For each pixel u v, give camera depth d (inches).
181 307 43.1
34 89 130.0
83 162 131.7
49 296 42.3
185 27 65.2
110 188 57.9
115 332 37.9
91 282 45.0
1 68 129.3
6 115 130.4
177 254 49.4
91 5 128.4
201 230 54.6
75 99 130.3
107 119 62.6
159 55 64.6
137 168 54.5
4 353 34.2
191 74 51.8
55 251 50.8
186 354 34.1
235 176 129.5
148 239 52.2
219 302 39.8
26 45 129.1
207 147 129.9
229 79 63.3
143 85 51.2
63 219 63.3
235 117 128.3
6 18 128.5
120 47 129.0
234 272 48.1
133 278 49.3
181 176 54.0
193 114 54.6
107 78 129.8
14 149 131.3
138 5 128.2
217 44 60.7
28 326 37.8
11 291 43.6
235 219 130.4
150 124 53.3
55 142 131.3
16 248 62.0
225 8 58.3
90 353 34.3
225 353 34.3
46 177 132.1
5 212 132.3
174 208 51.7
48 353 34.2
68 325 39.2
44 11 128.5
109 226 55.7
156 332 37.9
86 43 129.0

#### TASK ITEM
Output every line of the listing word for word.

#### EXERCISE RESULT
For each pixel u v, give camera depth d (inches).
181 307 43.1
34 89 130.0
83 162 131.7
49 296 42.3
185 27 65.2
110 188 57.9
115 332 37.9
91 282 45.0
1 68 129.3
6 115 130.4
177 254 49.4
91 5 128.4
201 230 54.6
75 99 130.3
107 119 62.6
159 55 64.6
137 168 54.5
4 353 34.2
191 74 51.8
55 251 50.8
186 354 34.1
235 176 129.5
148 239 52.2
219 302 39.8
26 45 129.1
207 147 129.9
229 79 63.3
143 85 51.2
63 219 63.3
235 117 128.3
6 18 128.5
120 47 129.0
234 272 48.1
133 278 49.3
181 176 54.0
193 114 54.6
107 78 129.8
14 149 131.3
138 5 128.2
217 44 60.7
28 326 37.8
11 291 43.6
235 219 130.4
150 124 53.3
55 142 131.3
16 248 62.0
225 8 58.3
90 353 34.3
225 353 34.3
46 177 132.1
5 212 132.3
174 208 51.7
48 353 34.2
68 325 39.2
44 11 128.5
109 226 55.7
156 332 37.9
86 43 129.0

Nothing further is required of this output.